When I’m done, I make two obvious observations. I’m freezing my ass off, and Summer’s personal bookshelves are filled with literary works, including some of the most well-known and respected poets. I’m back to the one thing these two victims have in common: him.
Rotating, I click photos of the room, resisting my urge to walk into the kitchen. I want a chance to view the bedroom and the body before CSI arrives, and I’ve already spent far too much time avoiding what I should be welcoming. I’m remotely aware of Jackson by my side, but I don’t look at him. He’s here to observe. I’m here to do the same, and he’s not the subject of interest. I cross the room, and right as I’m about to head down the hallway, not one, but three members of the CSI team file in through the door, geared up in boots and cover-ups.
“Detective Jazz,” I say. “This is my scene. Wait to enter the bedroom until Officer Jackson gives you the go-ahead.” I glance at Jackson. “Hold the hallway.”
He nods and I head down the narrow, short hallway, and I’m now oblivious to the cold, a rush of adrenaline setting my heart racing. I halt at the one and only doorway. Grinding my teeth with a sense of dread—as if this scene is personal, which is crazy—I force myself to enter the bedroom. Pausing just past the doorway, I do a visual sweep of the simple room with a bed and nightstand, brown carpet throughout. And then there is, of course, the naked body of a man sitting in a chair in front of a bed.
I cross to get a better look at him, this man who is no longer a man at all. He’s just a shell. His feet and waist are tied to the wooden chair. His head has dropped forward. The floor is clean.

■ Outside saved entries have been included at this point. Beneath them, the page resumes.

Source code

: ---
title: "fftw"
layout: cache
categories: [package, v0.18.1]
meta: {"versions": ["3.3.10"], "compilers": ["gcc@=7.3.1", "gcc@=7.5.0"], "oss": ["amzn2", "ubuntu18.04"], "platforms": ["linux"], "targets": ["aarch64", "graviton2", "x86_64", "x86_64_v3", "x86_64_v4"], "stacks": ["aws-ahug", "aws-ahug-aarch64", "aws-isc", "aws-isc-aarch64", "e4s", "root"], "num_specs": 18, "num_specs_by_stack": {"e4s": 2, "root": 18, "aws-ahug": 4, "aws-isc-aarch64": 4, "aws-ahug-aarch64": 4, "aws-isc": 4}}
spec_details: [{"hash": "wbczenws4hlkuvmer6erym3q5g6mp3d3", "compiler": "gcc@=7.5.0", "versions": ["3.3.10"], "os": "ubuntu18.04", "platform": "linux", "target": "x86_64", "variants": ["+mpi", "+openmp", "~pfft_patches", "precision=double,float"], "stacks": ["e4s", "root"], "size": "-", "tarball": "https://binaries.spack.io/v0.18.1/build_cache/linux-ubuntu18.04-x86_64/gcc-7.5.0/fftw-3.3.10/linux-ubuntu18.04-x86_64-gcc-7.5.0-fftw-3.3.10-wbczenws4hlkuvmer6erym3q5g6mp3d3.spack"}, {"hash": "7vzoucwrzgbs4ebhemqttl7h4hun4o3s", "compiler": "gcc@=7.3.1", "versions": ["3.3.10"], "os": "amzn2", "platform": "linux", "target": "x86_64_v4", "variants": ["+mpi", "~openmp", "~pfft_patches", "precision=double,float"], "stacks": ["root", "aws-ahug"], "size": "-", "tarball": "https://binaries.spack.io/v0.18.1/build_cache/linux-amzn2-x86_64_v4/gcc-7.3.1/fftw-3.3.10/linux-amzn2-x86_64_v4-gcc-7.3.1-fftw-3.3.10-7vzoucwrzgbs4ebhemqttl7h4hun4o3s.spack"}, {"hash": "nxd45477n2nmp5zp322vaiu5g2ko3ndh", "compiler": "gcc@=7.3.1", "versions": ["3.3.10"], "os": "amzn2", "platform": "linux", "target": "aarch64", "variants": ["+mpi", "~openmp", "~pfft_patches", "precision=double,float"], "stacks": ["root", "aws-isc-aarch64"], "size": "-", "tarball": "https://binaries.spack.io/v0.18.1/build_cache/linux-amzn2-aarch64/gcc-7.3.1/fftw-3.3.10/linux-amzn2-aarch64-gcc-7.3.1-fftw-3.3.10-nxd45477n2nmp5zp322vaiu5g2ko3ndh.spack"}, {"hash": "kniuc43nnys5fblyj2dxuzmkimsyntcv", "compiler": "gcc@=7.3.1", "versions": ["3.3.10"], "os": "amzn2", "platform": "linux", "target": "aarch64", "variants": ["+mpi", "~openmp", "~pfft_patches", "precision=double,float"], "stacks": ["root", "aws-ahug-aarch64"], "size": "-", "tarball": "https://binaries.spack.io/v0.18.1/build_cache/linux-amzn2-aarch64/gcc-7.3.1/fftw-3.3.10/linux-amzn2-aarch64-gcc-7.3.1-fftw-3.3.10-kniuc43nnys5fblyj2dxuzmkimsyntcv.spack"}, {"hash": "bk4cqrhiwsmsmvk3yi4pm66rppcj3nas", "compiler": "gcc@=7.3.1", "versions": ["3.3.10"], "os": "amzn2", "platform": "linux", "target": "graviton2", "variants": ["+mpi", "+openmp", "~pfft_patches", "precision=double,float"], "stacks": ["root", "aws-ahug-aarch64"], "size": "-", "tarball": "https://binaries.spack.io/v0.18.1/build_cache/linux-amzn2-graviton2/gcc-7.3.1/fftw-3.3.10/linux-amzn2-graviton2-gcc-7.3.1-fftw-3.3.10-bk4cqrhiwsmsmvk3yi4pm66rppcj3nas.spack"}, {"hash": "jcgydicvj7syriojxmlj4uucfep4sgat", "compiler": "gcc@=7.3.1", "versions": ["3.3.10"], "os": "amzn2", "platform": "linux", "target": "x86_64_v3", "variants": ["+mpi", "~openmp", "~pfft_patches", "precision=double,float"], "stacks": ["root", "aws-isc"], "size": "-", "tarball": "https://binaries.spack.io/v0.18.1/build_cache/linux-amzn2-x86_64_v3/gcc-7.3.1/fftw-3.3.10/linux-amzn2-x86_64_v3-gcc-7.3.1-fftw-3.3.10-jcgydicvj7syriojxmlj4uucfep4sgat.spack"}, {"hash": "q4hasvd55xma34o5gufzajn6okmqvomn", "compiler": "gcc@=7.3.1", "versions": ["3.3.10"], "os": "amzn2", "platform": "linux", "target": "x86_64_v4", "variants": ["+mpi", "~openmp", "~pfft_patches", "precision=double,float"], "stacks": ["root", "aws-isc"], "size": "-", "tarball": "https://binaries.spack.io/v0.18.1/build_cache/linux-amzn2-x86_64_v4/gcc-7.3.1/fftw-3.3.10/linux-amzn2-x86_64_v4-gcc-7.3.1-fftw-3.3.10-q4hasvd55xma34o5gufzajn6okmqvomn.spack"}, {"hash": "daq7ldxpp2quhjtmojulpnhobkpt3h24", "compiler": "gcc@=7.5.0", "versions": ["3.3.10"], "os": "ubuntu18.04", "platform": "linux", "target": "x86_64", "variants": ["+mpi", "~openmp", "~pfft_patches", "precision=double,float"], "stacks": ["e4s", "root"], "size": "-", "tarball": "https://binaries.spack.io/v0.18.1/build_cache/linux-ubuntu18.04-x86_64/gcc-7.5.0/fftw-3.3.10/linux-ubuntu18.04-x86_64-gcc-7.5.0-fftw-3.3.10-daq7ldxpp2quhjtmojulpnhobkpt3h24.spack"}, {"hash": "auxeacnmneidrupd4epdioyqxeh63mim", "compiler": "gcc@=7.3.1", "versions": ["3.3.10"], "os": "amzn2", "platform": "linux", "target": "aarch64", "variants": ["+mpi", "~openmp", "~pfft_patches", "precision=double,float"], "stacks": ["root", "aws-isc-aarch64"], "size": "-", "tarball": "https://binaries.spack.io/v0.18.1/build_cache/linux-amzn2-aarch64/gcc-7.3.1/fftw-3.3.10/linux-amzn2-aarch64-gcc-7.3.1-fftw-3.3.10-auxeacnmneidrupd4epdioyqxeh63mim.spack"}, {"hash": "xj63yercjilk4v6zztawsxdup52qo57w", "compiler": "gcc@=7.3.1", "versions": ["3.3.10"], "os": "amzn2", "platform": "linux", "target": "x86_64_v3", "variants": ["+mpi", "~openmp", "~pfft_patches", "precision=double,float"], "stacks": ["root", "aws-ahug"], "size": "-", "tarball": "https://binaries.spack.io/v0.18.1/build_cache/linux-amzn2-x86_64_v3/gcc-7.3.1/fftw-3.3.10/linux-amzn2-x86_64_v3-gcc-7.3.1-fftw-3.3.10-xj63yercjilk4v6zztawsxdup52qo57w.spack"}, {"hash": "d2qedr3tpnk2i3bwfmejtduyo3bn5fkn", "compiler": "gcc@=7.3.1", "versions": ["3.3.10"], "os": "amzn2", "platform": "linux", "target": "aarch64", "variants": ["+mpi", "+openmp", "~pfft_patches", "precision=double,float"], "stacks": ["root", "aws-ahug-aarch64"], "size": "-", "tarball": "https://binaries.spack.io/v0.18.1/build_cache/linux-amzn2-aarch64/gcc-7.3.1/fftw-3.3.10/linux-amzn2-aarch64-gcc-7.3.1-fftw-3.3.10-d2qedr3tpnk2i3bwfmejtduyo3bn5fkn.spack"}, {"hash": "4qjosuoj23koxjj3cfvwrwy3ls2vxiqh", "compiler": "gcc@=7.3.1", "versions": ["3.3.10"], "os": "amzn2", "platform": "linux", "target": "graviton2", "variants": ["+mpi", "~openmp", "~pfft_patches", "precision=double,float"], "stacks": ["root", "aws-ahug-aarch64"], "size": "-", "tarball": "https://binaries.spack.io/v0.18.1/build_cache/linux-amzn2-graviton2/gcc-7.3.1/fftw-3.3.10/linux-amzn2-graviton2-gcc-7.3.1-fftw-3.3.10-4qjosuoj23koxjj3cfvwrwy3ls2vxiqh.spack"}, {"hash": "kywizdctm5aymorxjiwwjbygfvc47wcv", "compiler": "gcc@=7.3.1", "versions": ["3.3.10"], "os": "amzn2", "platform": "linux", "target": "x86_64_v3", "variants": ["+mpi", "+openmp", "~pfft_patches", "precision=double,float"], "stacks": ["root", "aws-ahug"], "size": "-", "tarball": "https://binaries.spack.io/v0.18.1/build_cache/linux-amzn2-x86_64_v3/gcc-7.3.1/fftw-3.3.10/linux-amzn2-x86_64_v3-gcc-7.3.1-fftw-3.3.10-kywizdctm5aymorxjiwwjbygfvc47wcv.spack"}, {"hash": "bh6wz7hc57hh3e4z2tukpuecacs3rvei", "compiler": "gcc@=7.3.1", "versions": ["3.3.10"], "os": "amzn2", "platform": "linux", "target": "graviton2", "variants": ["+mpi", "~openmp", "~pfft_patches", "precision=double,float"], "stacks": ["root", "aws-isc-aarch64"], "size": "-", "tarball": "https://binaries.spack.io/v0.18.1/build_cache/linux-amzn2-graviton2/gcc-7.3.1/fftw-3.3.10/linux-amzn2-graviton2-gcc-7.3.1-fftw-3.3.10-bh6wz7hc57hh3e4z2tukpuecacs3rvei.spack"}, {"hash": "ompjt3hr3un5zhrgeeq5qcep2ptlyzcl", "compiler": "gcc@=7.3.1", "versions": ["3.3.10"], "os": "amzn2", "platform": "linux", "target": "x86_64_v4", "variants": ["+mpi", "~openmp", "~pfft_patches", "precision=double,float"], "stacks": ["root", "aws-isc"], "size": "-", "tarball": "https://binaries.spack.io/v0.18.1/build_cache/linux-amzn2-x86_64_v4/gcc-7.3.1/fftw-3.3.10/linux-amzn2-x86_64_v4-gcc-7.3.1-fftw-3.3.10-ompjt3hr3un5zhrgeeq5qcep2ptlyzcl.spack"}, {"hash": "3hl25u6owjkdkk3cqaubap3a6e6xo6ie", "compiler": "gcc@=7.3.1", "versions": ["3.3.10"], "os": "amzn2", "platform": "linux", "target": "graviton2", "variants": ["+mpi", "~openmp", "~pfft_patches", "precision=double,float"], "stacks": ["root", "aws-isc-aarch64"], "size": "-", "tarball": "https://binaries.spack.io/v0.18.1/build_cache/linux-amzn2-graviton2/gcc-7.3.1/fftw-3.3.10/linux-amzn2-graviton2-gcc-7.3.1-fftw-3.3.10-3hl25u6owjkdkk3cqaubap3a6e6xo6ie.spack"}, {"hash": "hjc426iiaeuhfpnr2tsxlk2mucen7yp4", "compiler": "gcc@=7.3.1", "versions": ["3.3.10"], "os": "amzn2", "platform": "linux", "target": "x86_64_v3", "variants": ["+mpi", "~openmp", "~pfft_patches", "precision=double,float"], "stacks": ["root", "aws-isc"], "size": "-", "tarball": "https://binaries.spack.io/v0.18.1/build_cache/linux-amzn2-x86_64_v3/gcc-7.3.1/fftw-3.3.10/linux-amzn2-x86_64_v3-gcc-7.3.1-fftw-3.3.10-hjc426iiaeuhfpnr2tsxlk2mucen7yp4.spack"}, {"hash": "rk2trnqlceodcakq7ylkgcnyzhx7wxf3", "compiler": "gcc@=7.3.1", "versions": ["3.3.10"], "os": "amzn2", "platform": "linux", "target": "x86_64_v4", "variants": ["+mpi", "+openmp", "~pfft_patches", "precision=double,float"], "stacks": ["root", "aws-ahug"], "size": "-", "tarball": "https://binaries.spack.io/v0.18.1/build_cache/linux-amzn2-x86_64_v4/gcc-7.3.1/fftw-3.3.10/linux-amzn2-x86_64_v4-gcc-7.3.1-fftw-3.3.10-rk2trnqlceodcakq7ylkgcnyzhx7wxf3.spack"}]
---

If he was poisoned, he didn’t throw up.
Kneeling in front of him, I lean in to gain a better view of his face and suck in a breath with what I find. No, who I’ve found. It’s Dave from the coffee shop, and suddenly the medical books make sense; the foreboding feeling makes sense. I knew this was Dave’s house the minute I saw that framed image of the skeletal system on the wall.
I push to my feet and my mind replays my encounter with him yesterday, right after my poetry audio had blasted out of my cell phone speaker:
“Poetry?” he inquires, ringing up my order.
“Words for the soul,” I say automatically, something I used to say when I ran my poetry club, which became my thing only because I neglected a class in college. My professor made running the club my punishment, and extra credit, but it didn’t turn out to be a punishment at all. The puzzles in the poems intrigued me and created a bonding experience with my grandfather, who spent countless hours helping me prepare for my club meetings.
“Words for the soul?” Dave asks with a snort. “More like a bunch of nonsense words thrown together to mean nothing, but to each their own.”
“It’s an acquired taste,” I agree, as he hands me back my card. “Much like analyzing someone’s bowel habits for a living. Which we both know is in your future.”
He was killed because of that encounter.
He was killed because of me.
There’s a piece of paper in his mouth, and I grab a baggie from my field bag. I then pull the paper from Dave’s mouth and as expected, I find a portion of a poem. Two verses that I know well. They’re Shakespeare’s “Sonnet 60”:
My verse shall stand, Praising thy worth, despite his cruel hand.
I’ve analyzed this poem, as has many a scholar. To most, it’s about life and death, about the passing of time. To some, it’s about immortality.
To me, it’s about destiny again. It’s The Poet’s way of telling me this man had to die. It was necessary. It was for a greater cause: his cause.
Chapter 38
Dave is dead.
Because I walked into that coffee shop and spoke to him.
He made me a killer.
Those words rock me, slice me. I am bleeding inside. This is now personal. So very personal. Shock fades, and anger begins to burn inside me.
“Sam?”
At the voice of Hazel Lee, one of the most brilliant forensic medical examiners I’ve ever met, I jolt out of my head and back to duty and the investigation. Bagging the poem, I turn to find her in the doorway, geared up in a jumpsuit and gloves.
“Thank God you’re not Trevor,” I say, sticking the baggie in my field bag. “The last thing I need tonight is his level of difficult.”
“He’s on vacation. And yes. Thank God for us all.”
Jackson pokes his head in. “She pushed past me.” He glowers at her. “I told you to wait.”